If your teen is struggling with a mental health condition, an addiction, or any other serious issue that requires them to enter a treatment program, it can be difficult to know how to balance your time and energy between your teenager and your other children. In addition, you probably still have to work, maintain your home, and meet other obligations. It’s natural for you to feel stress about not only your teenager, but also your kids who aren’t in the treatment program. Read on for some tips on parenting the siblings of a teen whose away at a treatment program for a mental health condition or addiction.
How Your Other Kids Might Feel
Depending on the ages of your other children, they might or might not understand why your teen has gone into treatment for a mental health condition or addiction. This can make them feel confused and worried. Depending on the circumstances, they might be concerned that their brother or sister might die or might have to stay at the treatment facility forever. They might also be afraid that they can catch or otherwise acquire the same type of illness your teen is being treated for. Talk to your children in age-appropriate terms about what the problem is and when they can expect their sibling to come home. Assure them that mental health conditions are not contagious.
Your other children might also feel angry at you for spending so much time and energy on their sibling. This can be true of older and younger kids. If your older teenager or young adult is going through a transition (like high school graduation, college, an upcoming wedding, or moving out of the home), they might feel like they’re getting the short end of the stick because your energy is focused on their sibling in treatment. Young children might regress to more childish behaviors. These are all normal and natural feelings.
Try Not to Feel Guilty
While it’s easy to fall into the trap of feeling guilty, try to avoid this feeling. First, it won’t help you be a better parent. You are doing your best, and right now it’s normal that a lot of your time and energy is being spent on the child who has the greatest needs right now. If you look back over the past several weeks or months and can see that you have been neglecting the emotional needs of your other children, there’s no point in dwelling on it. Instead, identify ways that you can begin to shift your focus.

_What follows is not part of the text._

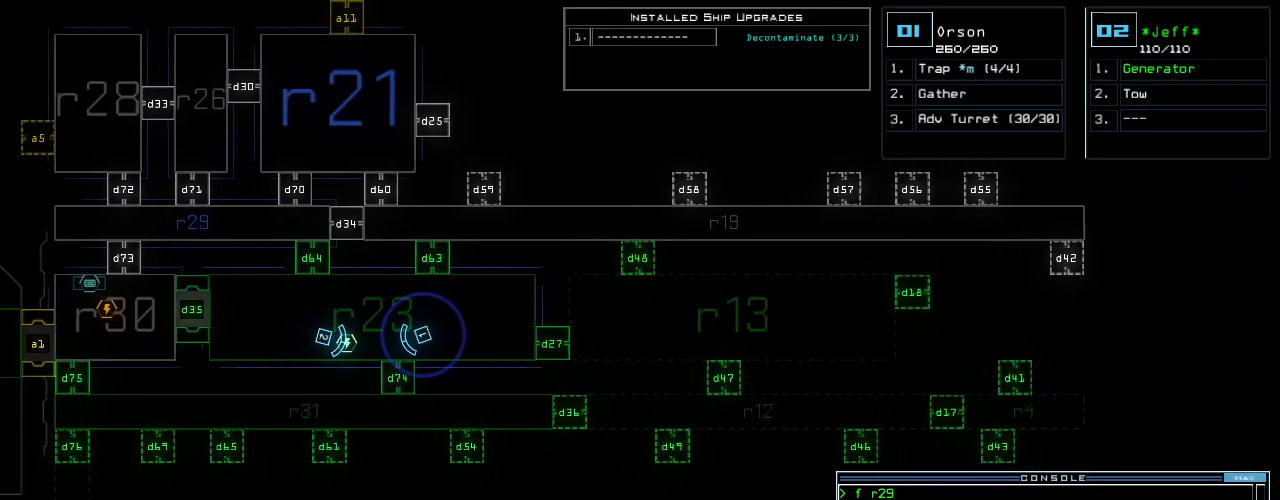
{"keys": ["down"], "events": [[62, "down", "down"], [62, "left", "up"]]}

Keep to a Routine With Your Other Children
Developing and sticking to a routine with your children who are at home can help all of you feel better. Your kids will know what to expect. You can build in time to spend one-on-one time with each of your kids so you feel less like you’re neglecting their needs. This will also help your kids to reign in their jealousy when you do need to spend extra time on their sibling who is in the treatment program.
A routine should encompass the tasks of daily living (getting up, getting dressed, eating breakfast, going off to school, helping with homework, getting them ready for bed) as well as weekly times that you spend doing fun things. For example, you might make it a ritual that every Saturday morning, before you go to the treatment center to visit your teenager, you will take the other children out for breakfast or that you’ll make chocolate chip pancakes. Maybe every Tuesday evening, you will take the kids to visit their sibling. Making a flexible schedule will give everyone things to look forward to and think about when you are busy with your teenager.
If your kids are acting out or regressing, it’s important that you try to be patient. Yes, it’s annoying and frustrating when your five-year-old begins talking like a baby or when your twelve-year-old starts slamming doors. Try to look past the behavior and focus on the feelings. Talk to your younger children about things that are important to them. Ask your pre-teen what he or she is feeling when it comes to their big brother or sister needing to be in a treatment program. Assure kids of all ages that you love them and want to spend time with them. Do not verbally blame your teenager for taking up all of your time; instead, stress that families work together to help members who need extra care, and that’s what you’re all doing right now.
Ask for Help
If you are having trouble meeting the daily needs of your other children, there is absolutely no shame in asking for help. See if a neighbor can take your child to school in the morning if that’s when you have to take your teen to therapy. You can also accept offers from people who want to deliver meals or take the other children to do something fun for the day. It’s good for kids to see that a community can pitch in and help families who are struggling. Don’t feel guilt for accepting help; instead, look forward to paying the kindness forward later, once you are more settled and someone else in your community needs a helping hand. Also, don’t hesitate to get your other children counseling if warranted.
Foster the Relationship Between Your Teen and Siblings
Remember that your teen’s treatment or illness does not only affect him or her and you, his parent. Your other children are affected, too. They are likely worried about their brother or sister. They are also probably missing their relationship with their sibling. Maybe your teen used to watch his or her younger siblings while you ran errands or maybe all of your kids enjoyed watching movies or playing games together. A sibling who is close in age to the teen needing treatment might be feeling his or her absence particularly strongly.
Find out whether your younger kids can visit their sibling whose going through the treatment program. If they can’t (or if you think they would be disturbed by it), you might be able to arrange Skype calls or phone calls. Siblings can write cards or draw pictures for their brother or sister, too.
It can be difficult on an entire family when one child is struggling, but with you by their side, your other children will be able to accept what’s happening and continue to thrive. Don’t be afraid to seek help if you aren’t sure how to make the process easier on everyone or if you are having trouble coping with parenting any of your children.